Power of Hope

I often get asked what has brought such radical transformation to my life. 

Ten years ago, I could not have imagined starting a business, launching a ministry, or getting on stages to share God’s goodness. 

 When people ask what has brought such boldness into my life it is easy to say, “Jesus.” It is an incredible answer, and the more I dwell on it the more overwhelmed I get with its truth. While salvation is the single most important thing Jesus has offered me, He has given me so much more. Salvation is the ground floor for the vibrant life and friendship I now have with Jesus. When I think about whoJesus is to me, I realize it is His hope that has inspired me to this place. As a believer, I don’t have hope for my future because I have a positive outlook. I have hope because I am connected to a person, Jesus. 

If I am being vulnerable, my current life circumstances don’t give me a lot of reason to have hope. Bills are getting paid late, my body is exhausted from the amount of work I am doing, I am constantly having to consciously choose emotional and spiritual health as a priority. There has been more than one day in the last couple of months that I have broken down in tears.

 Hope is the antidote for disappointment, so what do I do in these moments? I connect to the source of hope Himself.“Hope deferred makes the heart sick, but a longing fulfilled is a tree of life.” When I focus on what I am notseeing my heart is sick. However, when I focus on what God has said about me my hope is fueled. Whatever we focus on will influence our hope-o-meter. Need hope? Focus on God’s faithfulness.

 This is the kind of hope that changes not only our lives, but it changes culture. 

This week, I shared breakfast with a youth worker in Nashville who goes into juvenile detention centers and meets kids who are locked up.  It would be easy to think of juvenile detention centers as places with no hope, places of lost dreams, places of regret. That’s not his perspective. He goes in and offer these kids hope. He shows them what they are good at and offers a different perspective of what their life could look like. Hope changes their lives, the lives of their family, the lives of their friends. 
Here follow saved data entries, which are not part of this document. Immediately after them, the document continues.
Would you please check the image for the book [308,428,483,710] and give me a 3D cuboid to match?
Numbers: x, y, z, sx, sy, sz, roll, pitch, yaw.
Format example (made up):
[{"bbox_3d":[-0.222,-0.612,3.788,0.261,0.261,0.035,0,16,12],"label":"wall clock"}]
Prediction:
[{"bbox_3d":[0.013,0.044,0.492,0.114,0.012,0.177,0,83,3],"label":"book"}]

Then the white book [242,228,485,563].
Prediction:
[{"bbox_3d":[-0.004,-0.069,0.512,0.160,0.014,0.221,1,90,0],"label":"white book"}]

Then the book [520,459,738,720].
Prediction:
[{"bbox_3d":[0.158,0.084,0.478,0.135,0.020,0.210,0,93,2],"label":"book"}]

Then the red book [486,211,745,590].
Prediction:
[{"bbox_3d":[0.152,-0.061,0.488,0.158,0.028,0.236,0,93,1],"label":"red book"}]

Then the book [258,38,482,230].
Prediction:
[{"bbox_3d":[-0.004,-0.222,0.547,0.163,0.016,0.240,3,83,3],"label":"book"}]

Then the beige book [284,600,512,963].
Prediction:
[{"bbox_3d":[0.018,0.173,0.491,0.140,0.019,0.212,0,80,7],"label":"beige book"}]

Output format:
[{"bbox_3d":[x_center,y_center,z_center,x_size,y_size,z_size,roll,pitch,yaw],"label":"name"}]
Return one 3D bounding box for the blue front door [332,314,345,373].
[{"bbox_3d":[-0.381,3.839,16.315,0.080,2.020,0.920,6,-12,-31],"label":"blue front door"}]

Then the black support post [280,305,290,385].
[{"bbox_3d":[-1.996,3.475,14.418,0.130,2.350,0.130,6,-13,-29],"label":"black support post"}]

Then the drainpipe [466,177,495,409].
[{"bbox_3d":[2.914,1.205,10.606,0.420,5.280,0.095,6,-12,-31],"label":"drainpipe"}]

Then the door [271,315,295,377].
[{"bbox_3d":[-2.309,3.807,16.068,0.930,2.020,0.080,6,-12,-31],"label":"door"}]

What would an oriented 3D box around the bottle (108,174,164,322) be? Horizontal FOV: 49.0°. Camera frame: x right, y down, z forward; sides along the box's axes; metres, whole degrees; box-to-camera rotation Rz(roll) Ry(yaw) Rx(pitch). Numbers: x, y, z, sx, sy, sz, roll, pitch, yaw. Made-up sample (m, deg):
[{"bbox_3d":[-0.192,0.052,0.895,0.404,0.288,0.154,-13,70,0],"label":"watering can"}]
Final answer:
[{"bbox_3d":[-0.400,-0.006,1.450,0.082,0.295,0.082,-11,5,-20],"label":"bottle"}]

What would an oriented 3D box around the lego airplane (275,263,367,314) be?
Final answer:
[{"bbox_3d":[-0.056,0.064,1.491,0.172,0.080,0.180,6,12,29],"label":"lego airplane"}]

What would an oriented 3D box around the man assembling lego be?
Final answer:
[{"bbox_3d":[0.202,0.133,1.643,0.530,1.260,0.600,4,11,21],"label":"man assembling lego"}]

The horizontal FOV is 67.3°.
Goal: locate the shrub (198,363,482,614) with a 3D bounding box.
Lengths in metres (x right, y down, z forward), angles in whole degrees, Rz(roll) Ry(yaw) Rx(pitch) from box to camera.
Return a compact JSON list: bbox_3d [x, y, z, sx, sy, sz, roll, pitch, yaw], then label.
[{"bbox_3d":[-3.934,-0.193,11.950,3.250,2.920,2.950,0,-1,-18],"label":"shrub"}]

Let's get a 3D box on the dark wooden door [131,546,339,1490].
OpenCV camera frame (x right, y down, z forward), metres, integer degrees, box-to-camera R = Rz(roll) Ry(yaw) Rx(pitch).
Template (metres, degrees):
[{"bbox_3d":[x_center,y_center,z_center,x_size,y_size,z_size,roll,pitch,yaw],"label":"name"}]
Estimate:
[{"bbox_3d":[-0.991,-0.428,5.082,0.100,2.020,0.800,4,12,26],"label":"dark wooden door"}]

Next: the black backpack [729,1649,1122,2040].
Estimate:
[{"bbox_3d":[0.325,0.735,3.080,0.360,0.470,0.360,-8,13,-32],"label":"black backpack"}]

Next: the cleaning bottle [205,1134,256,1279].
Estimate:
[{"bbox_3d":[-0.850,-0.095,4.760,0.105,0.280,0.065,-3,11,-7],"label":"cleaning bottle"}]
Today, I had a conversation with a man that travels the United States teaching students how to combat bullying. He found the answer not aggression, reporting, or ignoring. It is kindness. Kindness diffuses bullying. It is partnering with hope that the bullied and the bully can actually be friends. What if a whole generation and entire schools can experience freedom through partnering with hope. 

As believers we know that God is the God of the impossible. If we connect our hearts to Him, we can be the most hopeful people on the planet. Francis Frangipane said, “Every area of our life that is not glistening with hope means that we are believing a lie, and that area is a stronghold of the enemy.” 

 Perhaps the area I have seen this in most clearly is in my journey as a single. I spent my teens and early twenties in constant state of hopelessness. Hopeless, because my friend got asked out by the guy I liked. Hopeless, because I didn’t know any guys who were running after Jesus like I was. Hopeless, because I misread someone’s intentions…again. This area of my life was certainly not “glistening with hope.”  It was however, laced with misperceptions about myself, inner vows, bitterness, anger and co-dependency. Letting God heal these areas allowed hope to flood my heart again. 

I believe that God is restoring hope to His bride. God is on our side. The One who can make a deliverer out of a runaway, a warrior out of a shepherd, world shifters out of a teenage fisherman.